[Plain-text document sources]
######
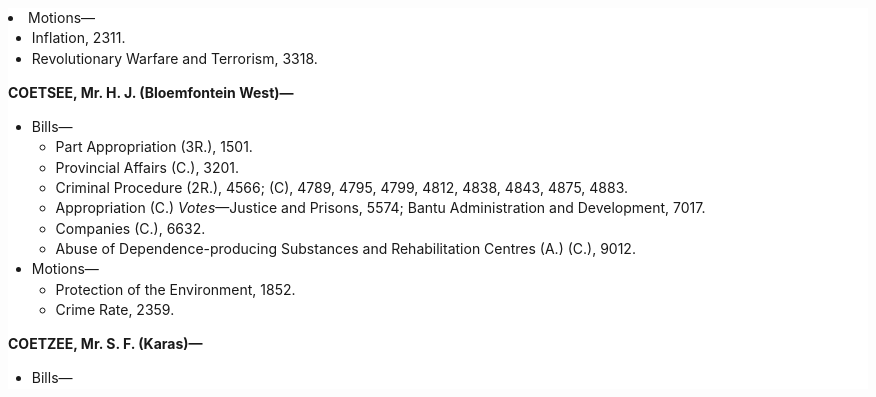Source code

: </ul>

</li>

<li>Motions&#x2014;

<ul>

<li>Inflation, 2311.</li>

<li>Revolutionary Warfare and Terrorism, 3318.</li>

</ul>

</li>

</ul>

<p><b>COETSEE, Mr. H. J. (Bloemfontein West)&#x2014;</b></p>

<ul>

<li>Bills&#x2014;

<ul>

<li>Part Appropriation (3R.), 1501.</li>

<li>Provincial Affairs (C.), 3201.</li>

<li>Criminal Procedure (2R.), 4566; (C), 4789, 4795, 4799, 4812, 4838, 4843, 4875, 4883.</li>

<li>Appropriation (C.) <i>Votes</i>&#x2014;Justice and Prisons, 5574; Bantu Administration and Development, 7017.</li>

<li>Companies (C.), 6632.</li>

<li>Abuse of Dependence-producing Substances and Rehabilitation Centres (A.) (C.), 9012.</li>

</ul>

</li>

<li>Motions&#x2014;

<ul>

<li>Protection of the Environment, 1852.</li>

<li>Crime Rate, 2359.</li>

</ul>

</li>

</ul>

<p><b>COETZEE, Mr. S. F. (Karas)&#x2014;</b></p>

<ul>

<li>Bills&#x2014;

<ul>
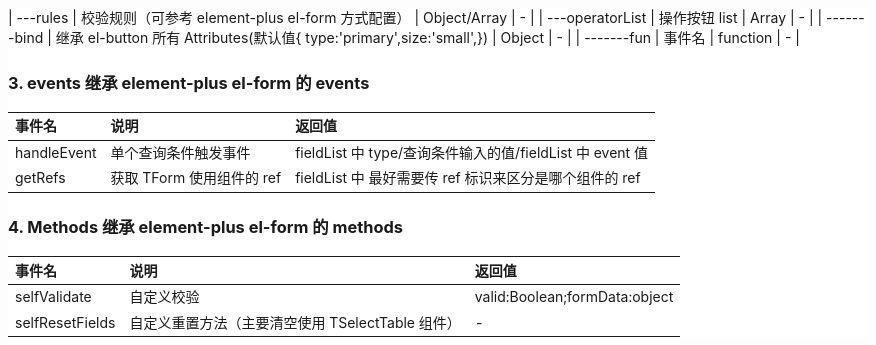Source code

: | ---rules            | 校验规则（可参考 element-plus el-form 方式配置）                                                                 | Object/Array      | -      |
| ---operatorList     | 操作按钮 list                                                                                                    | Array             | -      |
| -------bind         | 继承 el-button 所有 Attributes(默认值{ type:'primary',size:'small',})                                            | Object            | -      |
| -------fun          | 事件名                                                                                                           | function          | -      |

### 3. events 继承 element-plus el-form 的 events

| 事件名      | 说明                      | 返回值                                                   |
| :---------- | :------------------------ | :------------------------------------------------------- |
| handleEvent | 单个查询条件触发事件      | fieldList 中 type/查询条件输入的值/fieldList 中 event 值 |
| getRefs     | 获取 TForm 使用组件的 ref | fieldList 中 最好需要传 ref 标识来区分是哪个组件的 ref   |

### 4. Methods 继承 element-plus el-form 的 methods

| 事件名          | 说明                                             | 返回值                        |
| :-------------- | :----------------------------------------------- | :---------------------------- |
| selfValidate    | 自定义校验                                       | valid:Boolean;formData:object |
| selfResetFields | 自定义重置方法（主要清空使用 TSelectTable 组件） | -                             |

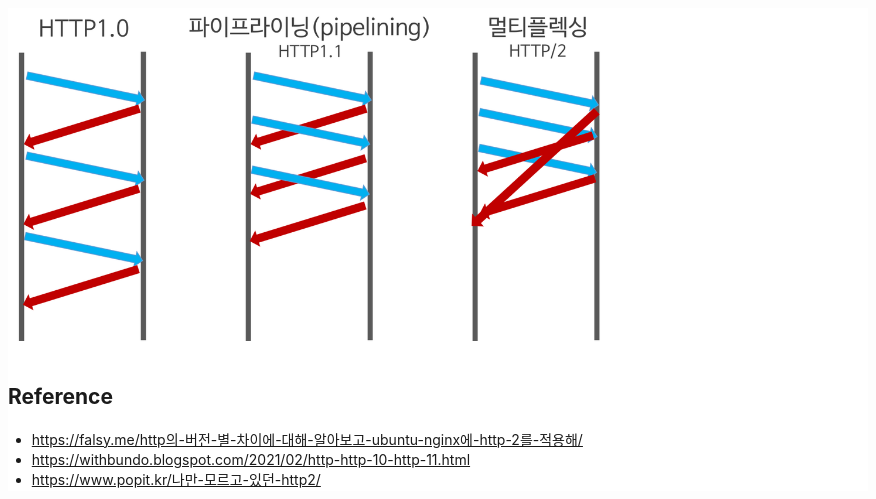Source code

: <img width=600 src="img/http1-vs-http1_1-vs-http2.png">

## Reference
- https://falsy.me/http의-버전-별-차이에-대해-알아보고-ubuntu-nginx에-http-2를-적용해/
- https://withbundo.blogspot.com/2021/02/http-http-10-http-11.html
- https://www.popit.kr/나만-모르고-있던-http2/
######
_Exercise directions_
Exactly as written, give every entry again, but not the pictures.

_Written response_
Source code

: </ul>

</li>

<li>Motions&#x2014;

<ul>

<li>Inflation, 2311.</li>

<li>Revolutionary Warfare and Terrorism, 3318.</li>

</ul>

</li>

</ul>

<p><b>COETSEE, Mr. H. J. (Bloemfontein West)&#x2014;</b></p>

<ul>

<li>Bills&#x2014;

<ul>

<li>Part Appropriation (3R.), 1501.</li>

<li>Provincial Affairs (C.), 3201.</li>

<li>Criminal Procedure (2R.), 4566; (C), 4789, 4795, 4799, 4812, 4838, 4843, 4875, 4883.</li>

<li>Appropriation (C.) <i>Votes</i>&#x2014;Justice and Prisons, 5574; Bantu Administration and Development, 7017.</li>

<li>Companies (C.), 6632.</li>

<li>Abuse of Dependence-producing Substances and Rehabilitation Centres (A.) (C.), 9012.</li>

</ul>

</li>

<li>Motions&#x2014;

<ul>

<li>Protection of the Environment, 1852.</li>

<li>Crime Rate, 2359.</li>

</ul>

</li>

</ul>

<p><b>COETZEE, Mr. S. F. (Karas)&#x2014;</b></p>

<ul>

<li>Bills&#x2014;

<ul>
Source code

: | ---rules            | 校验规则（可参考 element-plus el-form 方式配置）                                                                 | Object/Array      | -      |
| ---operatorList     | 操作按钮 list                                                                                                    | Array             | -      |
| -------bind         | 继承 el-button 所有 Attributes(默认值{ type:'primary',size:'small',})                                            | Object            | -      |
| -------fun          | 事件名                                                                                                           | function          | -      |

### 3. events 继承 element-plus el-form 的 events

| 事件名      | 说明                      | 返回值                                                   |
| :---------- | :------------------------ | :------------------------------------------------------- |
| handleEvent | 单个查询条件触发事件      | fieldList 中 type/查询条件输入的值/fieldList 中 event 值 |
| getRefs     | 获取 TForm 使用组件的 ref | fieldList 中 最好需要传 ref 标识来区分是哪个组件的 ref   |

### 4. Methods 继承 element-plus el-form 的 methods

| 事件名          | 说明                                             | 返回值                        |
| :-------------- | :----------------------------------------------- | :---------------------------- |
| selfValidate    | 自定义校验                                       | valid:Boolean;formData:object |
| selfResetFields | 自定义重置方法（主要清空使用 TSelectTable 组件） | -                             |

Source code

: <img width=600 src="img/http1-vs-http1_1-vs-http2.png">

## Reference
- https://falsy.me/http의-버전-별-차이에-대해-알아보고-ubuntu-nginx에-http-2를-적용해/
- https://withbundo.blogspot.com/2021/02/http-http-10-http-11.html
- https://www.popit.kr/나만-모르고-있던-http2/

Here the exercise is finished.